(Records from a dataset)
* * *
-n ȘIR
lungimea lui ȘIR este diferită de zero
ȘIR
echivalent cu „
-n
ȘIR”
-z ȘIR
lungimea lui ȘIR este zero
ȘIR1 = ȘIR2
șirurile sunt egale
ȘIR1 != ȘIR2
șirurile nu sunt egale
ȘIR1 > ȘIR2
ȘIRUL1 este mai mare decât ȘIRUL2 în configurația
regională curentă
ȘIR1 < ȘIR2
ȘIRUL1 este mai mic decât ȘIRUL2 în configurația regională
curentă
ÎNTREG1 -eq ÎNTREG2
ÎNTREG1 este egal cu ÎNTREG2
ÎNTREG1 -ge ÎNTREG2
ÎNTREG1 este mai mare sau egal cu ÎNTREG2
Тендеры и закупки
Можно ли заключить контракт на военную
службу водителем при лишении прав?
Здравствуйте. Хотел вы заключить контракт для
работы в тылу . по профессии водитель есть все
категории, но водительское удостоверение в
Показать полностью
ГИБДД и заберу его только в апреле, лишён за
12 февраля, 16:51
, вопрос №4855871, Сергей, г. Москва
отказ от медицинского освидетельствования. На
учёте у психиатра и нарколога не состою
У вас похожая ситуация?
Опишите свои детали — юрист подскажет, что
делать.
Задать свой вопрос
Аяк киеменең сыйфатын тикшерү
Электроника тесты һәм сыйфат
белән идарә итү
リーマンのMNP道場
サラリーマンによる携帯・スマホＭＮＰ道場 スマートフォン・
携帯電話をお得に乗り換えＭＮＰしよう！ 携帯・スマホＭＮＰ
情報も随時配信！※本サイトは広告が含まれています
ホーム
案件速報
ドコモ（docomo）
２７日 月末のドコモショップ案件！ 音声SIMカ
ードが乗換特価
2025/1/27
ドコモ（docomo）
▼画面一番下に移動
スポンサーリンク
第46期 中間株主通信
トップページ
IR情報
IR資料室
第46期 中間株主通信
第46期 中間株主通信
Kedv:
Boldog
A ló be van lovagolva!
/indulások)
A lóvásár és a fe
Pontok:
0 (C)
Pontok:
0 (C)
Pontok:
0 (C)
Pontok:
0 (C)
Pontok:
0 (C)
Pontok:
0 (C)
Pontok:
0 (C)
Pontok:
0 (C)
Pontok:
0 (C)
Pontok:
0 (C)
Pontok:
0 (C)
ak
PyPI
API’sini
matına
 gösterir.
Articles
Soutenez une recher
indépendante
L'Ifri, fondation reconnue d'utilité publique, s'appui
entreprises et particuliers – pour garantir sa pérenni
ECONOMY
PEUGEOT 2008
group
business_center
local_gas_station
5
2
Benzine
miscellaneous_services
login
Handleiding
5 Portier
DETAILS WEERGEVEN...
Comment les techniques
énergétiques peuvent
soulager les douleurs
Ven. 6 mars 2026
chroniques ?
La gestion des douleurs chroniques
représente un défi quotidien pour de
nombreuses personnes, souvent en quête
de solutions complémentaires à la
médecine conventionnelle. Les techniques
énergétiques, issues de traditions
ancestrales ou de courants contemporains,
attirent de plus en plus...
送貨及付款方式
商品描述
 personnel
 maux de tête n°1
* * *
* Task requirements *
Quote all of the entries verbatim.

* Task output *
-n ȘIR
lungimea lui ȘIR este diferită de zero
ȘIR
echivalent cu „
-n
ȘIR”
-z ȘIR
lungimea lui ȘIR este zero
ȘIR1 = ȘIR2
șirurile sunt egale
ȘIR1 != ȘIR2
șirurile nu sunt egale
ȘIR1 > ȘIR2
ȘIRUL1 este mai mare decât ȘIRUL2 în configurația
regională curentă
ȘIR1 < ȘIR2
ȘIRUL1 este mai mic decât ȘIRUL2 în configurația regională
curentă
ÎNTREG1 -eq ÎNTREG2
ÎNTREG1 este egal cu ÎNTREG2
ÎNTREG1 -ge ÎNTREG2
ÎNTREG1 este mai mare sau egal cu ÎNTREG2
Тендеры и закупки
Можно ли заключить контракт на военную
службу водителем при лишении прав?
Здравствуйте. Хотел вы заключить контракт для
работы в тылу . по профессии водитель есть все
категории, но водительское удостоверение в
Показать полностью
ГИБДД и заберу его только в апреле, лишён за
12 февраля, 16:51
, вопрос №4855871, Сергей, г. Москва
отказ от медицинского освидетельствования. На
учёте у психиатра и нарколога не состою
У вас похожая ситуация?
Опишите свои детали — юрист подскажет, что
делать.
Задать свой вопрос
Аяк киеменең сыйфатын тикшерү
Электроника тесты һәм сыйфат
белән идарә итү
リーマンのMNP道場
サラリーマンによる携帯・スマホＭＮＰ道場 スマートフォン・
携帯電話をお得に乗り換えＭＮＰしよう！ 携帯・スマホＭＮＰ
情報も随時配信！※本サイトは広告が含まれています
ホーム
案件速報
ドコモ（docomo）
２７日 月末のドコモショップ案件！ 音声SIMカ
ードが乗換特価
2025/1/27
ドコモ（docomo）
▼画面一番下に移動
スポンサーリンク
第46期 中間株主通信
トップページ
IR情報
IR資料室
第46期 中間株主通信
第46期 中間株主通信
Kedv:
Boldog
A ló be van lovagolva!
/indulások)
A lóvásár és a fe
Pontok:
0 (C)
Pontok:
0 (C)
Pontok:
0 (C)
Pontok:
0 (C)
Pontok:
0 (C)
Pontok:
0 (C)
Pontok:
0 (C)
Pontok:
0 (C)
Pontok:
0 (C)
Pontok:
0 (C)
Pontok:
0 (C)
ak
PyPI
API’sini
matına
 gösterir.
Articles
Soutenez une recher
indépendante
L'Ifri, fondation reconnue d'utilité publique, s'appui
entreprises et particuliers – pour garantir sa pérenni
ECONOMY
PEUGEOT 2008
group
business_center
local_gas_station
5
2
Benzine
miscellaneous_services
login
Handleiding
5 Portier
DETAILS WEERGEVEN...
Comment les techniques
énergétiques peuvent
soulager les douleurs
Ven. 6 mars 2026
chroniques ?
La gestion des douleurs chroniques
représente un défi quotidien pour de
nombreuses personnes, souvent en quête
de solutions complémentaires à la
médecine conventionnelle. Les techniques
énergétiques, issues de traditions
ancestrales ou de courants contemporains,
attirent de plus en plus...
送貨及付款方式
商品描述
 personnel
 maux de tête n°1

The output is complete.